Communal farmers lead cattle as they plant maize crops in Mvuma district, Masvingo, Zimbabwe

Last week, Zimbabwe proposed a law that would allow goats, cows, sheep, and other livestock to count as collateral for bank loans in the credit-starved country. Under the direction of Robert Mugabe's ruling party, the move came under the broader rubric of encouraging banks to loan to more to under-financed Zimbabweans (only 4% of whom took out bank loans in all of 2014).

Though lending to the cash-strapped nation has significantly increased since the inflation crisis which peaked in 2008, much of that investment has been centered on cash crops such as tobacco, which is good news for tobacco farmers (but less so for consumers).

The proposed law would include livestock as but one of several other “moveable assets" that banks must accept, such as machinery, motor vehicles, TVs, refrigerators, and computers.

All things considered, the move isn't that strange. Livestock are already accepted as collateral toward loans in Nigeria, Ghana, and Malawi, and have been considered a chief asset across the continent since time immemorial.

The trick, however, will be getting banks to cough up their scarce dollars, which, ever since the central bank “dollarized" the Zimbabwean economy in 2009 after a decade of ruinous hyperinflation, are few and far between.

The move to dollarize the economy also made the Botswana pula and South Africa rand legal tender. In January 2015 the government also moved to legalize the Chinese renminbi, Australian dollar, Indian rupee, and Japanese yen in another attempt to boost foreign trade and encourage investment.

However, due to a combination of de-industrialization and over-reliance upon imports, whatever dollars do come into the country through the government's aggressive issuance of parallel “bond notes" pegged to the dollar (of which USD110 billion are thought to be in circulation) leave nearly as quickly in what economists and fretful Zimbabwean civil servants are calling “externalization."

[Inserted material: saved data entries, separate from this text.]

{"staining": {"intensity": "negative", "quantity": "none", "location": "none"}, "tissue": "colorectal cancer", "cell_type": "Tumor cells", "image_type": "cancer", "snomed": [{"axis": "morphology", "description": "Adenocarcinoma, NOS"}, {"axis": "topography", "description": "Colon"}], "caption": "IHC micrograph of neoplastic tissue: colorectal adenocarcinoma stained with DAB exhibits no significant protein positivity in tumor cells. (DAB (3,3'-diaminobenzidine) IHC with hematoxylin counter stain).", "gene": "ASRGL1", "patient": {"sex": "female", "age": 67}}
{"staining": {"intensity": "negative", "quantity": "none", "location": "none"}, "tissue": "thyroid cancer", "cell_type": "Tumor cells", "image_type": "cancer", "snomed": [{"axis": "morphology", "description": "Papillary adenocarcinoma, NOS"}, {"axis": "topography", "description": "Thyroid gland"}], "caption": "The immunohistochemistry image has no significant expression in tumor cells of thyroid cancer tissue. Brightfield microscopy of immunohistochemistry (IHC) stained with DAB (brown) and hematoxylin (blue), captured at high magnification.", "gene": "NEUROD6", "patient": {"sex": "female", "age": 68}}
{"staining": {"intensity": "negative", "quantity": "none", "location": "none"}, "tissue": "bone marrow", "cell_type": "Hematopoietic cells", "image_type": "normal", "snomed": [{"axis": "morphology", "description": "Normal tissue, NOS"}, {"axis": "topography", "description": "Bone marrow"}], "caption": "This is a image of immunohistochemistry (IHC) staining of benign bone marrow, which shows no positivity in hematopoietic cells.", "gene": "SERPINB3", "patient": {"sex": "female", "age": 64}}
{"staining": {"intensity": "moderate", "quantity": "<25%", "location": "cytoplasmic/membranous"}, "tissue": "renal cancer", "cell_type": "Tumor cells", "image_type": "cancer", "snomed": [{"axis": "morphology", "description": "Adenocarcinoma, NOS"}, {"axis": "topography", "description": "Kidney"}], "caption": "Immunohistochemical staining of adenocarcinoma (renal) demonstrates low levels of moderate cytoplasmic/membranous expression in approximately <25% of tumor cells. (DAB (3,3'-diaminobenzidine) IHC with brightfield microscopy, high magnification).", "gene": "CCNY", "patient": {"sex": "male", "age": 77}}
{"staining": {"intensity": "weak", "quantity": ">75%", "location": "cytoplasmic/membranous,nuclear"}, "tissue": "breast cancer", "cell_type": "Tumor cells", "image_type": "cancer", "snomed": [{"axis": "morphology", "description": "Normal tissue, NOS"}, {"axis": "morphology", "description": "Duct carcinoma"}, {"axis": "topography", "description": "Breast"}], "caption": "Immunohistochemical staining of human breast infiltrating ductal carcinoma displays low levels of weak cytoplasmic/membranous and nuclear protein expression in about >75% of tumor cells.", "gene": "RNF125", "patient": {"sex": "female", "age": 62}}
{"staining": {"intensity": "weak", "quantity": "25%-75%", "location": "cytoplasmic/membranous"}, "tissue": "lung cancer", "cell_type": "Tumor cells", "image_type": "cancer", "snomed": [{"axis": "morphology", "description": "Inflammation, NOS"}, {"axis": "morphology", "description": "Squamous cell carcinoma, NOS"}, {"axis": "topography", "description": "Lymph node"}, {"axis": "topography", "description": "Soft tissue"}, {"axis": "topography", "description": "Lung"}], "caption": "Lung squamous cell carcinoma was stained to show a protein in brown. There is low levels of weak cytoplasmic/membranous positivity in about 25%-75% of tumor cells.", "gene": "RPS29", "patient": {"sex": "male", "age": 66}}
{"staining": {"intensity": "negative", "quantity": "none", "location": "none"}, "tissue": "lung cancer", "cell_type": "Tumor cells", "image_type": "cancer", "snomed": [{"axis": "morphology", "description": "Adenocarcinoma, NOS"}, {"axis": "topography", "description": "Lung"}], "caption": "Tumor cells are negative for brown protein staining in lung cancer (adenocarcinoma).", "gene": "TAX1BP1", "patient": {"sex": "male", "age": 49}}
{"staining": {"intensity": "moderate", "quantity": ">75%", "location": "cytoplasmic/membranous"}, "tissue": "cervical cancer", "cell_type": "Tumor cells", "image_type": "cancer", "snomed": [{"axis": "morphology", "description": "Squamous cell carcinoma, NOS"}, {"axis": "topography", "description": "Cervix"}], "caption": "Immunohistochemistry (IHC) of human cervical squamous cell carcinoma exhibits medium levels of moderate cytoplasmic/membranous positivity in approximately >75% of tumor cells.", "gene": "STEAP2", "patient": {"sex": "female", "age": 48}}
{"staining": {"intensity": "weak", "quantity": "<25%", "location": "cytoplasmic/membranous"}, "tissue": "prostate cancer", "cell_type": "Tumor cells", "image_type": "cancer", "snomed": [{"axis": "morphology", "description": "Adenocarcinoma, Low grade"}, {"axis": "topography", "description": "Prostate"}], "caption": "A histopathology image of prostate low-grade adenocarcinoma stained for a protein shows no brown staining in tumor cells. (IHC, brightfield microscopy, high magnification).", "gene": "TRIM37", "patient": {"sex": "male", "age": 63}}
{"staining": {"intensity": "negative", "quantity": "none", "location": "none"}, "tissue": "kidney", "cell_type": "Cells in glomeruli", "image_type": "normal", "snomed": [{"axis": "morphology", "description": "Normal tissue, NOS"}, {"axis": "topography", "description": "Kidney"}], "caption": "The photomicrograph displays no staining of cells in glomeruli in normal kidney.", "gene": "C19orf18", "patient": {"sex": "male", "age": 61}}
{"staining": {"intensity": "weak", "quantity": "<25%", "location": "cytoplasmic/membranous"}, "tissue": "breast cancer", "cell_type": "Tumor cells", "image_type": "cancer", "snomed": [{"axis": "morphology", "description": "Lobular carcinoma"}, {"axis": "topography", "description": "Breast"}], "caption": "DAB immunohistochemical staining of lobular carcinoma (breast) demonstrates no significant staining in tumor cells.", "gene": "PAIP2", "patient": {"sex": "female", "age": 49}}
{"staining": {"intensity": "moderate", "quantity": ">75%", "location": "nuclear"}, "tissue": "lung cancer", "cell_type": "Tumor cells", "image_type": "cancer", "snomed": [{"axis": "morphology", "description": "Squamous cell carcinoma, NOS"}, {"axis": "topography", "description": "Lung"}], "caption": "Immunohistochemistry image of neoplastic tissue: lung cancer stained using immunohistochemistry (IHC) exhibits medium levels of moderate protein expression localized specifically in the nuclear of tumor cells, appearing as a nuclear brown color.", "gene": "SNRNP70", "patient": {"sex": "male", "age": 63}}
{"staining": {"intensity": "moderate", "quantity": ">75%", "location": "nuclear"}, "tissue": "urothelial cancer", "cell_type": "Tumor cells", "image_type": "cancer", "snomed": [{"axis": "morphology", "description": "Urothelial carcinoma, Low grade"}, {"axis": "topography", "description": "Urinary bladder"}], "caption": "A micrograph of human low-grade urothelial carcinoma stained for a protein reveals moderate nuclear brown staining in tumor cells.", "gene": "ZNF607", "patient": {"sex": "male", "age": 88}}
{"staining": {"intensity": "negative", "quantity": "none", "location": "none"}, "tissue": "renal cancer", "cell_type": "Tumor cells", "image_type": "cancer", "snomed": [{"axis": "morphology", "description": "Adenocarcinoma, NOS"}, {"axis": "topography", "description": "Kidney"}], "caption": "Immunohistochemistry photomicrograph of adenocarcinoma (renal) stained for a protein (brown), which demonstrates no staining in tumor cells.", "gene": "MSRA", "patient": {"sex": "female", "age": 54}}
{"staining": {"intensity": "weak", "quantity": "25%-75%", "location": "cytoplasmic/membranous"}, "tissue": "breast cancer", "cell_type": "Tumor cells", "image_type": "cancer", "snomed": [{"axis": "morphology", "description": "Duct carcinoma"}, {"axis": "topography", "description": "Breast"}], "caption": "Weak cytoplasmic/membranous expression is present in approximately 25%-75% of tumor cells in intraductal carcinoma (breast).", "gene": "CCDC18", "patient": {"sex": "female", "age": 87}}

To counter the exodus of hard currency, the government has capped ATM withdrawals at USD50 per day and barred people from leaving the country with more than USD1,000 on hand.

Which is precisely why last Tuesday Finance and Economic Development Minister Patrick Chinamasa proffered the bill for debate in Zimbabwe's lower chamber, the House of Assembly, to begin with. Should the Movable Property Security Interests Bill pass, it would in theory expand access to credit to millions of unbanked rural Zimbabweans.

After all, one of the signal failures of Robert Mugabe's massive land reform in the 2000s, in which large white farms were taken over by black tenants, was that the latter were unable to secure title to their lands ex post facto, and hence failed to secure financing.

As a result, agricultural production collapsed over the following decade, with revenue from critical crops like tobacco falling from USD600 million in 2000 to barely USD175 million in 2009, when dollarization was finally introduced.

But thanks to Chinese smokers, at least one industry has access to cash. After practically no financing in the decade following land reform (or expropriation, depending on whom you ask) Zimbabwean tobacco farmers borrowed USD500 million in 2013, a figure that increased to USD720 million in 2014, and an estimated USD1 billion in 2015.

If only their cattle encouraged as much confidence as their nicotine.